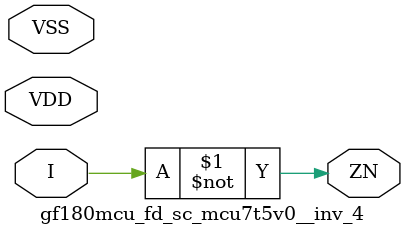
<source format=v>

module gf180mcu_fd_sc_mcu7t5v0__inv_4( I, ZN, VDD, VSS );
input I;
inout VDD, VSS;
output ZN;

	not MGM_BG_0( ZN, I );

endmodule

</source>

-- TASK TO CARRY OUT --
Write the material out again exactly. Do not include the pictures.

-- EXERCISE ANSWER --
<source format=v>

module gf180mcu_fd_sc_mcu7t5v0__inv_4( I, ZN, VDD, VSS );
input I;
inout VDD, VSS;
output ZN;

	not MGM_BG_0( ZN, I );

endmodule

</source>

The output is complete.